Если память мне не изменяет, случилось это примерно в то время, когда после очередной потасовки, в которой ему досталось больше обычного, и он стал вести себя с откровенностью, весьма не характерной для него, я вдруг заметил (или вообразил, что заметил) в его словах, выражении лица и во всем облике нечто такое, что сперва поразило, а после заинтересовало меня, пробудив в моей памяти туманные видения из моего самого раннего детства… Бессвязные, смутные и беспорядочные воспоминания из той поры, когда сама память еще не родилась. Чувство, которое овладело мною, я лучше всего передам, если скажу, что не мог тогда отделаться от впечатления, будто уже был знаком со стоявшим напротив меня существом когда-то очень-очень давно, в какой-то бесконечно далекий момент прошлого. Впрочем, ощущение это не было долгим, и я упоминаю о нем сейчас исключительно ради того, чтобы указать день, когда я в последний раз разговаривал со своим удивительным тезкой.
В громадном старом доме с бесчисленными помещениями было несколько больших смежных комнат, в которых спало большинство воспитанников. Кроме того, в нем было и множество всевозможных каморок и маленьких укромных уголков (они имеются в каждом здании подобной причудливой планировки), и эти клеточки находчивый и экономный доктор Брэнсби также приспособил под спальни, хотя изначально они были всего лишь чуланами, вмещающими не более одного человека. Одну из таких комнаток и занимал Уильсон.

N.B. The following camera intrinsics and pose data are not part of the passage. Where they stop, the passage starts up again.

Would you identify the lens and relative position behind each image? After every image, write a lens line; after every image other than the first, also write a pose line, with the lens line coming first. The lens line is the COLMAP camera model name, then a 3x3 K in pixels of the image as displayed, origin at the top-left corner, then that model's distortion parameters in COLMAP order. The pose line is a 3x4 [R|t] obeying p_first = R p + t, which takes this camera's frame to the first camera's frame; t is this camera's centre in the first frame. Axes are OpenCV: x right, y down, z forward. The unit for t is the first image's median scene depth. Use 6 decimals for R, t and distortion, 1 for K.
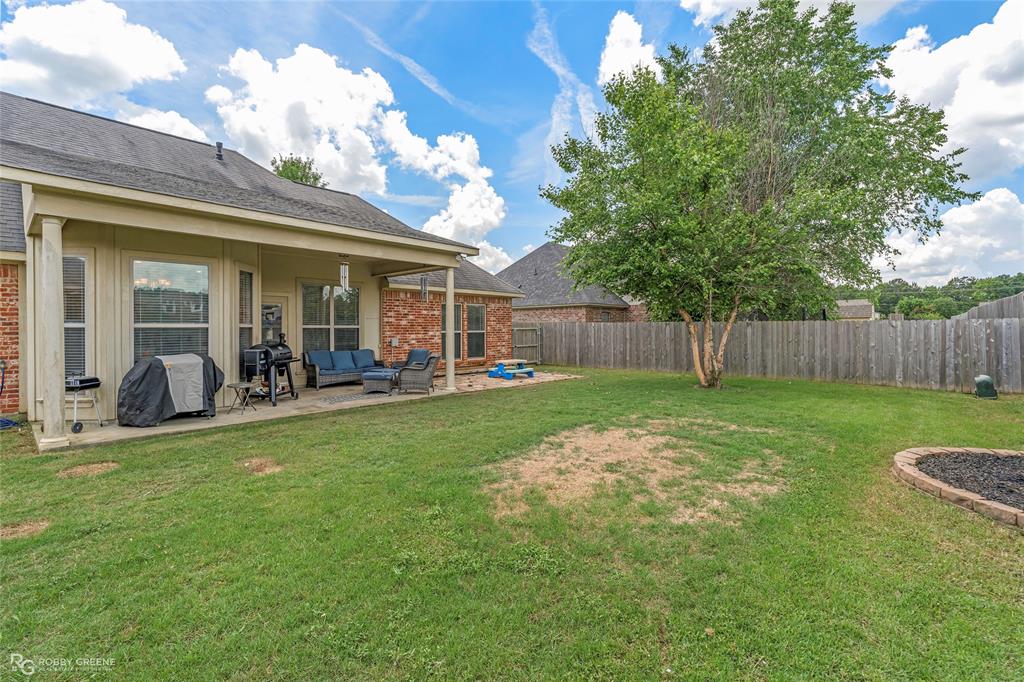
lens RADIAL K [[464.8, 0, 509.8], [0, 464.8, 331.6], [0, 0, 1]] dist [-0.001997, -0.000473]
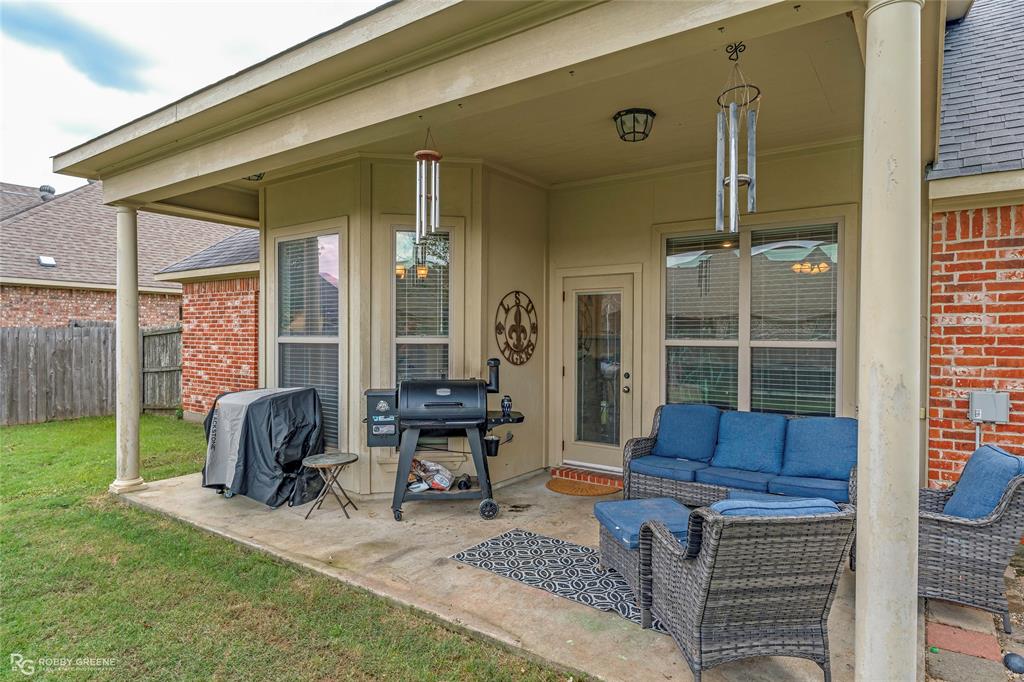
lens RADIAL K [[592.1, 0, 510.3], [0, 592.1, 343.7], [0, 0, 1]] dist [-0.002568, 0.001024]
pose [[0.116159, 0.016283, -0.993097, 0.047290], [-0.012304, 0.999812, 0.014954, -0.012957], [0.993154, 0.010482, 0.116338, 0.661732]]
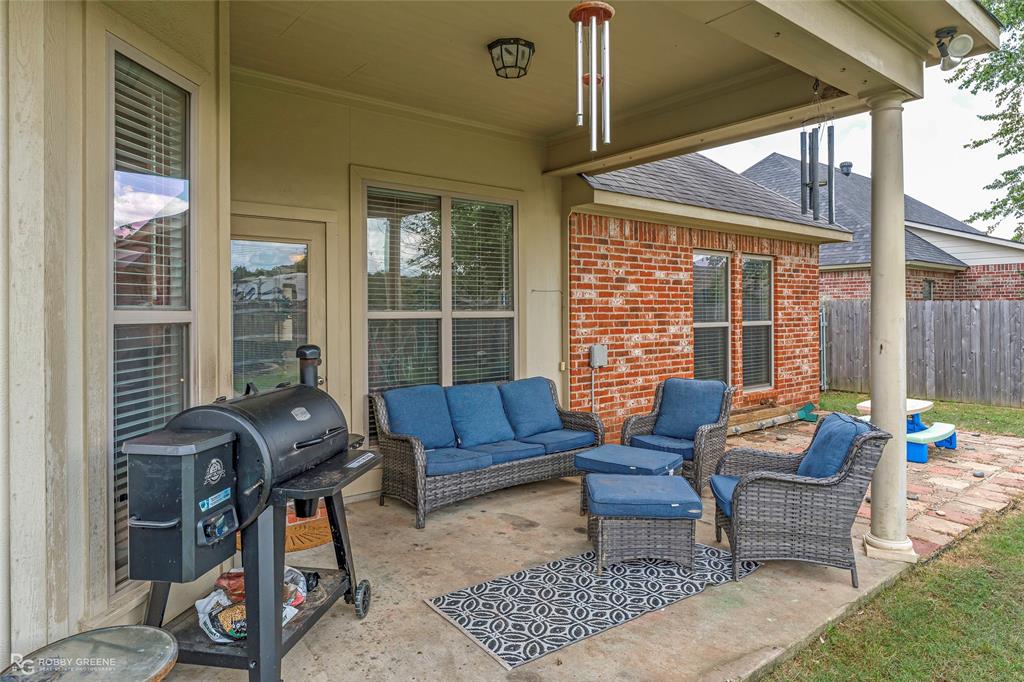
lens RADIAL K [[635.7, 0, 516.3], [0, 635.7, 311.4], [0, 0, 1]] dist [-0.009521, 0.000159]
pose [[0.989681, -0.002112, -0.143270, -0.228605], [0.001335, 0.999984, -0.005513, -0.008773], [0.143279, 0.005265, 0.989668, 0.468836]]
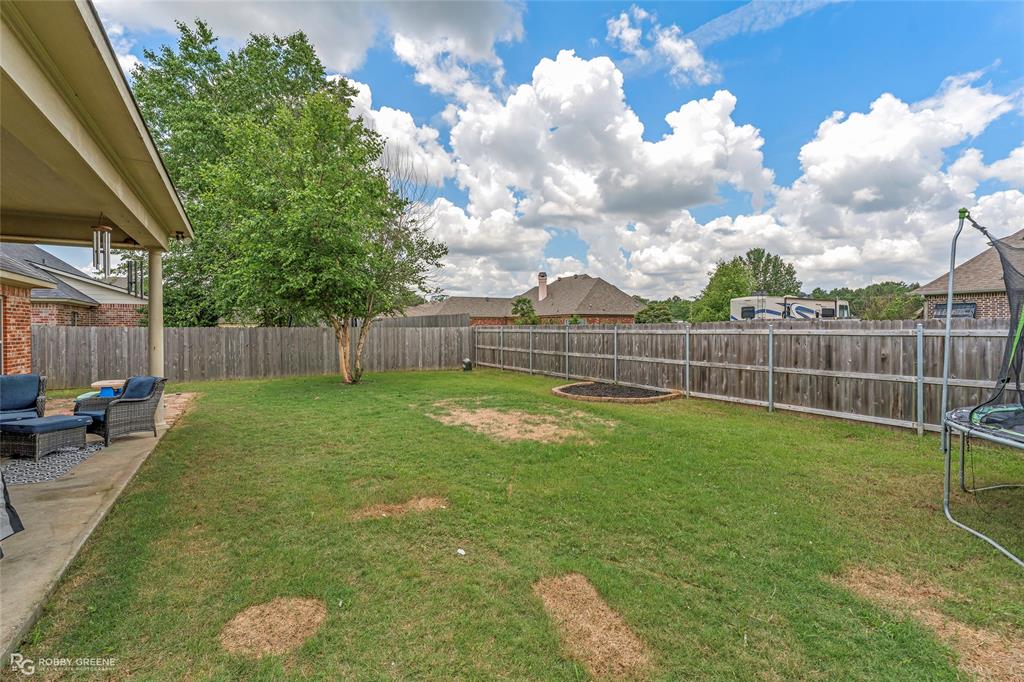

Однажды ночью – случилось это ближе к концу моего пятого года пребывания в пансионе и сразу после упомянутой ссоры, – убедившись, что все уже заснули, я поднялся, вышел из дортуара и с лампой в руке, стараясь ступать как можно тише, направился через лабиринт узких запутанных коридоров и переходов к спальне своего противника. Уже давно я вынашивал план новой злой шутки и надеялся, что на этот раз мне повезет. Теперь же я вознамерился привести в действие свой замысел и дать ему почувствовать всю полноту переполнявшей меня злобы. Дойдя до его каморки, я беззвучно вошел, оставив лампу снаружи и предварительно задвинув на ней заслонку. Сделал шаг, прислушиваясь к его безмятежному дыханию. Удостоверившись, что он спит, я вышел и вернулся уже с открытой лампой. Его кровать скрывал плотный полог, который я, следуя своему плану, осторожно отодвинул. Яркие лучи озарили спящего, и мой взор в тот же миг упал на его лицо. Я всмотрелся… и оцепенел, все мои чувства в одно мгновение будто сковало льдом. Грудь стала судорожно вздыматься, колени задрожали, меня охватил беспричинный и в то же время невыносимый ужас. Задыхаясь, я опустил лампу ниже и приблизил к его лицу. Это ли… Это ли черты Уильяма Уильсона? Я видел, что это он, но меня затрясло словно в лихорадке, поскольку вдруг мне померещилось, что это не его лицо. Что в нем могло так смутить меня? В голове закружились мириады бессвязных мыслей. Не так он выглядел… совершенно, определенно не так выглядел он в часы оживленного бодрствования. То же имя! Те же очертания! Тот же день поступления в училище! А потом это настойчивое и бессмысленное подражание моей походке, моему голосу, моим привычкам и поведению! Возможно ли, чтобы то, что я видел пред собою, было лишь следствием постоянства этого насмешливого передразнивания? Способен ли человек на такое? Пораженный ужасом, дрожа всем телом, я потушил лампу, молча вышел из каморки и тотчас покинул стены старой школы, чтобы никогда в нее не вернуться.
Спустя несколько месяцев, проведенных дома в праздности, я поступил в Итон. Недолгого перерыва хватило, чтобы ослабить мои воспоминания о событиях, происшедших в заведении доктора Брэнсби, или же, по меньшей мере, заметно изменить прежние чувства. Истины и тяжелых переживаний, вызванных ими, более не существовало. Я даже начал подвергать сомнению достоверность собственных чувств, и теперь редко вспоминал обо всем этом, чтобы не задумываться о безбрежности человеческого легковерия и не улыбаться при мысли, насколько безудержным воображением наградили меня предки. Подобного рода скептицизм не мог преуменьшить и тот образ жизни, который я вел в Итоне. Водоворот бездумного разгула, куда я стремительно и опрометчиво окунулся, вымыл из моей памяти все, кроме искрящейся пены последних часов, мгновенно засосал все важные или серьезные воспоминания, оставив в памяти лишь самые незначительные образы из моего прошлого существования.